Stored data entries
= = = =

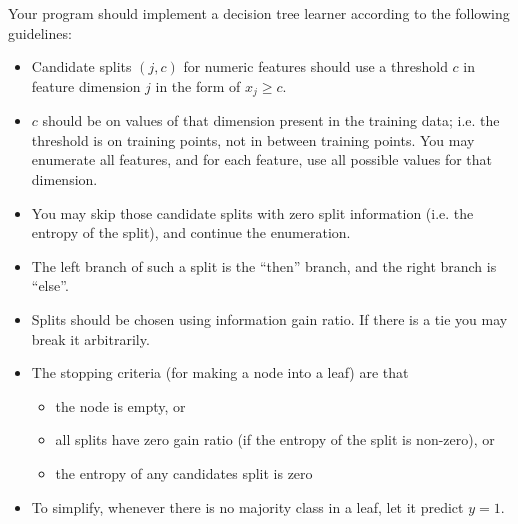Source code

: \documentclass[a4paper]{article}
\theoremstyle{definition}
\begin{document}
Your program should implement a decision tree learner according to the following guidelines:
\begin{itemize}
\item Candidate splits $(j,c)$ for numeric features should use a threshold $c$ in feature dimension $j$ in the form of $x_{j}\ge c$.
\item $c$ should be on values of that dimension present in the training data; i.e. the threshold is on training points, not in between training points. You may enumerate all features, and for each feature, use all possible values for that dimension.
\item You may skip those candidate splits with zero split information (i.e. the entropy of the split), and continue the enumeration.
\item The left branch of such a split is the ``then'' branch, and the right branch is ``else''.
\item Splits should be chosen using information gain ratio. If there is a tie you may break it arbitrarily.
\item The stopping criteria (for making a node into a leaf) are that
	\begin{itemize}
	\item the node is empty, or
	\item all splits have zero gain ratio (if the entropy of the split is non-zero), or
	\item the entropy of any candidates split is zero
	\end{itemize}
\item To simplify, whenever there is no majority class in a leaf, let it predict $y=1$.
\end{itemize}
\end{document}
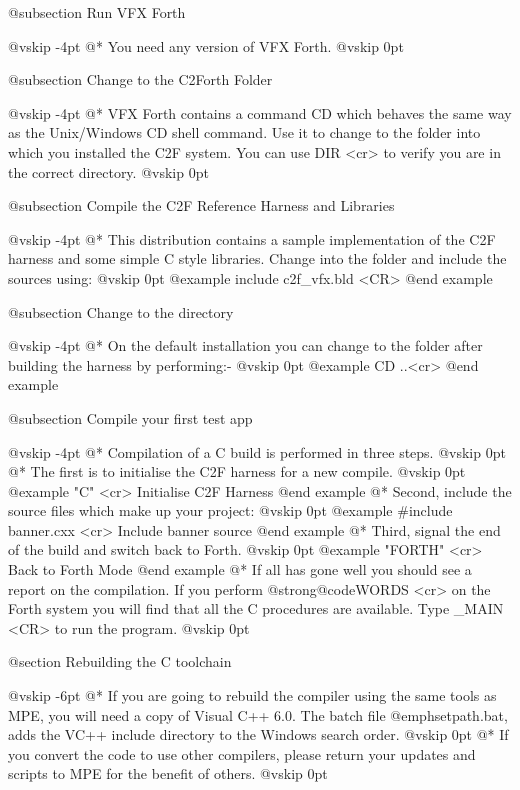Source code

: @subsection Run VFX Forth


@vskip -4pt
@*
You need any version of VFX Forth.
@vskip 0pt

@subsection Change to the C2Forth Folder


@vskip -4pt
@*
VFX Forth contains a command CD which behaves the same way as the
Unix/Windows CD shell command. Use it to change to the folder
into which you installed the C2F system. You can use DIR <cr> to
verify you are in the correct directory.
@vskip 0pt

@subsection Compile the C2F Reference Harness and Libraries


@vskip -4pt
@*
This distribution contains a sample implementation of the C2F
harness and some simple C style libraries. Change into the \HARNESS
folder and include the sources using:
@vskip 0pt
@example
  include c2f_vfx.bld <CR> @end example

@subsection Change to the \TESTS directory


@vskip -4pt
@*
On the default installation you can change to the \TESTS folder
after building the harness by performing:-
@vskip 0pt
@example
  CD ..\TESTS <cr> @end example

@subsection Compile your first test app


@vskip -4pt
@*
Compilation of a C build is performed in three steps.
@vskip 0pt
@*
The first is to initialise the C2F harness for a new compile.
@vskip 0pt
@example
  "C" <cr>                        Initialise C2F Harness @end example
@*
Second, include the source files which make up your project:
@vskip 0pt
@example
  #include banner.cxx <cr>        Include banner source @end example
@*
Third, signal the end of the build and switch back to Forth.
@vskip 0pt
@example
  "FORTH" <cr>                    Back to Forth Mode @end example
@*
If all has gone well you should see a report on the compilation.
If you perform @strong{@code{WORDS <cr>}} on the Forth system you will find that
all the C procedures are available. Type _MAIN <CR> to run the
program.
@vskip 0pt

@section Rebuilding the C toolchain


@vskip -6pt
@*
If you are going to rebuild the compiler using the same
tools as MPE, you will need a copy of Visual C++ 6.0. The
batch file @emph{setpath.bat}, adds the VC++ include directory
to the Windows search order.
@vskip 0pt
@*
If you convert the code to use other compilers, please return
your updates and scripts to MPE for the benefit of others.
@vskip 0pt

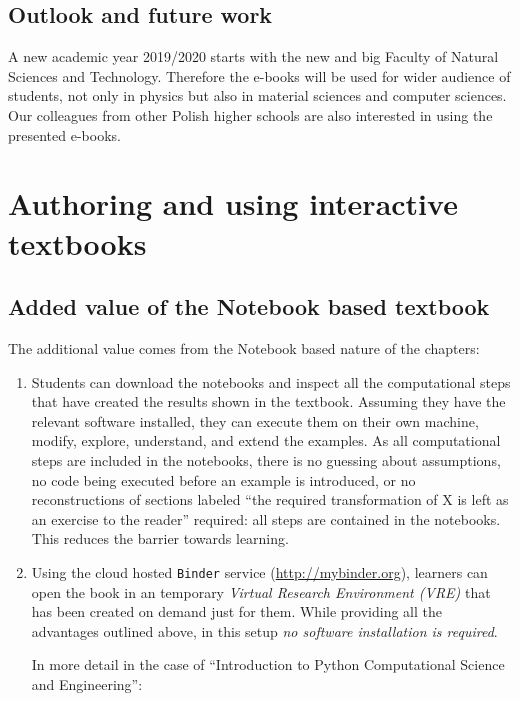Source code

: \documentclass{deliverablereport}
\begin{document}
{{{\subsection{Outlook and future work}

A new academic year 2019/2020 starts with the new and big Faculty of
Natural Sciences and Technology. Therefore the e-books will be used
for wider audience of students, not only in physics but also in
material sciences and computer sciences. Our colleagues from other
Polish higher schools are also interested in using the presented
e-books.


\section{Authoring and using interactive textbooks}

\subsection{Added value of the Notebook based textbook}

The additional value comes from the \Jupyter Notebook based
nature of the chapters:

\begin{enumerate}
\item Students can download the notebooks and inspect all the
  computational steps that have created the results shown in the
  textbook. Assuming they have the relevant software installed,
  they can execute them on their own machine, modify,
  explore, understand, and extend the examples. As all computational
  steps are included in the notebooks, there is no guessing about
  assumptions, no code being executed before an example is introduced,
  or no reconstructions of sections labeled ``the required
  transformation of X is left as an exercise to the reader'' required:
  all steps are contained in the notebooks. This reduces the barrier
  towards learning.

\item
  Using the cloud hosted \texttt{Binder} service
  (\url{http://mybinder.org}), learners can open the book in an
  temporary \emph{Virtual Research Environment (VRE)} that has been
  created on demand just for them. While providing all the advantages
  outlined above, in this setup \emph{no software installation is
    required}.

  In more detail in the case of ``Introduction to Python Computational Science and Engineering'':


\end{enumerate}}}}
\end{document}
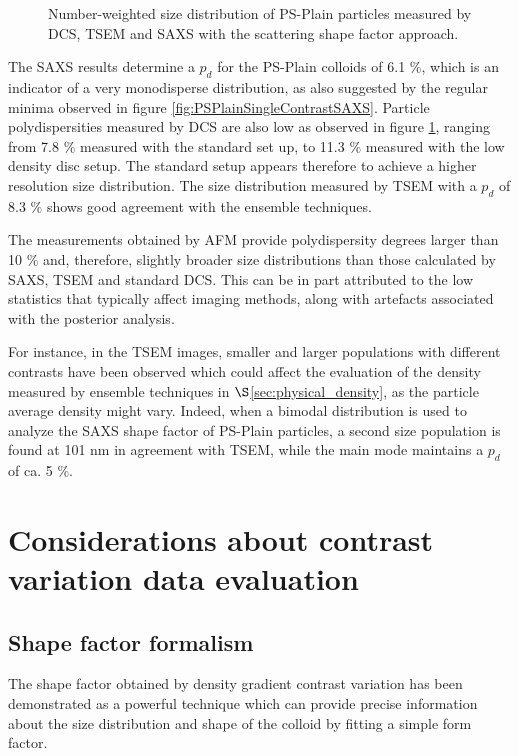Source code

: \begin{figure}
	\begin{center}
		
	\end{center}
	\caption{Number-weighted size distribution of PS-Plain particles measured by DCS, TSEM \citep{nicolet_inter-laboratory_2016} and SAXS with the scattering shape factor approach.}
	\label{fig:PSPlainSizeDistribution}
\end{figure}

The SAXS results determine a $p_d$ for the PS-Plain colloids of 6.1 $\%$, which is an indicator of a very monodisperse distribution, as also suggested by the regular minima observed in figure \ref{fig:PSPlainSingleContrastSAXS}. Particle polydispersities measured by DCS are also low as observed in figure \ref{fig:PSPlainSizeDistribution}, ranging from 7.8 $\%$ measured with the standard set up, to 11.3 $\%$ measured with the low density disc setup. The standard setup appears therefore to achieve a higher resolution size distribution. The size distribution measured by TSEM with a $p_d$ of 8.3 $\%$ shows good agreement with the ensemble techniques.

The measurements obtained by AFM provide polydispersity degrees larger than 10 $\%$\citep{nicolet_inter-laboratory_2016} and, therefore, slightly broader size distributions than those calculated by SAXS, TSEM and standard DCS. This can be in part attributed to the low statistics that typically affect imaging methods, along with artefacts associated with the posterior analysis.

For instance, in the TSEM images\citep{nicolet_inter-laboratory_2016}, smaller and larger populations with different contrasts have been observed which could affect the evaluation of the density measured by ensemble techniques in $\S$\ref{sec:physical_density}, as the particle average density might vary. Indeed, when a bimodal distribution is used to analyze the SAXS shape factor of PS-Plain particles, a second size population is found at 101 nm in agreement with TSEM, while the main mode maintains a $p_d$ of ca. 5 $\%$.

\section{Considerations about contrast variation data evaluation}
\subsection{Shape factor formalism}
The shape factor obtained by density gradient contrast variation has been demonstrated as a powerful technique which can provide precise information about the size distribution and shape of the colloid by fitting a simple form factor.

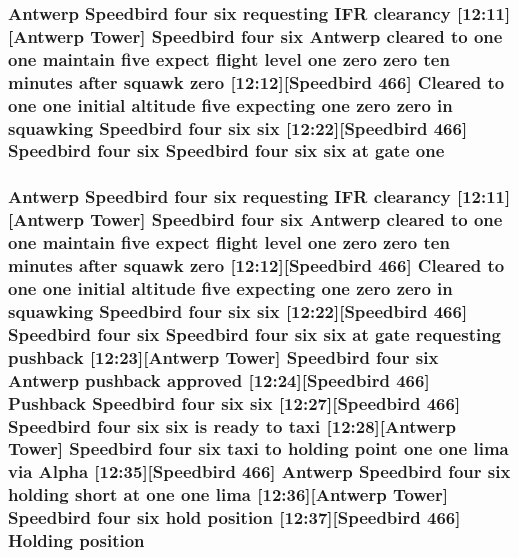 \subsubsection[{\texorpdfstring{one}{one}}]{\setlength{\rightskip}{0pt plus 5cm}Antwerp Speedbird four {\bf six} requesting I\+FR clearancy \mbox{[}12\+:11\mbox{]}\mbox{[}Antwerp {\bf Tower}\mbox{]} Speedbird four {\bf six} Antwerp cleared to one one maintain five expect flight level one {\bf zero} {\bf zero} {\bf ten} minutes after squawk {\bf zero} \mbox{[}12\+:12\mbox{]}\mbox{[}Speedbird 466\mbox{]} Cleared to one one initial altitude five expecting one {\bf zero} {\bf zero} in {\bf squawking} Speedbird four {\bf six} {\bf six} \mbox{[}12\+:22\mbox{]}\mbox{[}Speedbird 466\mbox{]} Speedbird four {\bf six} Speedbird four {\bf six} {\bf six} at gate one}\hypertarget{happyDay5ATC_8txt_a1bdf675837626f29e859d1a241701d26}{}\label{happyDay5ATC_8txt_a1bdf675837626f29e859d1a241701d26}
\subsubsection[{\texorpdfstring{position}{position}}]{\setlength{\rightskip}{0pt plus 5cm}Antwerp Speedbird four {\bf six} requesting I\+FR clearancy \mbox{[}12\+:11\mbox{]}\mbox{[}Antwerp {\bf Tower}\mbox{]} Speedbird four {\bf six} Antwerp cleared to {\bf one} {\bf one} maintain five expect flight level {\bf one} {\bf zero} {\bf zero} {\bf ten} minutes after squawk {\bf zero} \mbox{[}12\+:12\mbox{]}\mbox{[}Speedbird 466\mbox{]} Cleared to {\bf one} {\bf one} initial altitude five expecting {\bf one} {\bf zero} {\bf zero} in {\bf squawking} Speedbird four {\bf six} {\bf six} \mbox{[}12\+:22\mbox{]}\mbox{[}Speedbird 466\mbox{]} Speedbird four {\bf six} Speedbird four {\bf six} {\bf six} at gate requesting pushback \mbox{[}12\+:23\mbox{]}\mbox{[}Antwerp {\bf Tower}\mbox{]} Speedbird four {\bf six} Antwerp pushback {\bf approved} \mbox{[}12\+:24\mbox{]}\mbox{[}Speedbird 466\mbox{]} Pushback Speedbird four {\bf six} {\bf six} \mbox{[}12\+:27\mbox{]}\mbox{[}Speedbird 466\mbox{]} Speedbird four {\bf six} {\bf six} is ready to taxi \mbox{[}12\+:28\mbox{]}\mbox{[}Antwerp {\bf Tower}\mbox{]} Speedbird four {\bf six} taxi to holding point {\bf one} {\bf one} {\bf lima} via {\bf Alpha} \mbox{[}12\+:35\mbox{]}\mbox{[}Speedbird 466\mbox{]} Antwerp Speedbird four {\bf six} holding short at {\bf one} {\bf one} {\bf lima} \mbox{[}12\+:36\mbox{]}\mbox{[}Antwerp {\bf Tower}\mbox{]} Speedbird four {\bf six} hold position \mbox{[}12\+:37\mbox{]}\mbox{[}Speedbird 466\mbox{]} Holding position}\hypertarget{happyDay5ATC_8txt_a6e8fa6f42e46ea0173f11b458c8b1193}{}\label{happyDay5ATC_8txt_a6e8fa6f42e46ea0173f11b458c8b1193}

= = = =

# [PROBLEM DETAILS]
The answer must be the lines from the first one in the records through the line containing "continue the enumeration.", copied exactly, with no pictures.

# [ANSWER TO THIS PROBLEM]
Source code

: \documentclass[a4paper]{article}
\theoremstyle{definition}
\begin{document}
Your program should implement a decision tree learner according to the following guidelines:
\begin{itemize}
\item Candidate splits $(j,c)$ for numeric features should use a threshold $c$ in feature dimension $j$ in the form of $x_{j}\ge c$.
\item $c$ should be on values of that dimension present in the training data; i.e. the threshold is on training points, not in between training points. You may enumerate all features, and for each feature, use all possible values for that dimension.
\item You may skip those candidate splits with zero split information (i.e. the entropy of the split), and continue the enumeration.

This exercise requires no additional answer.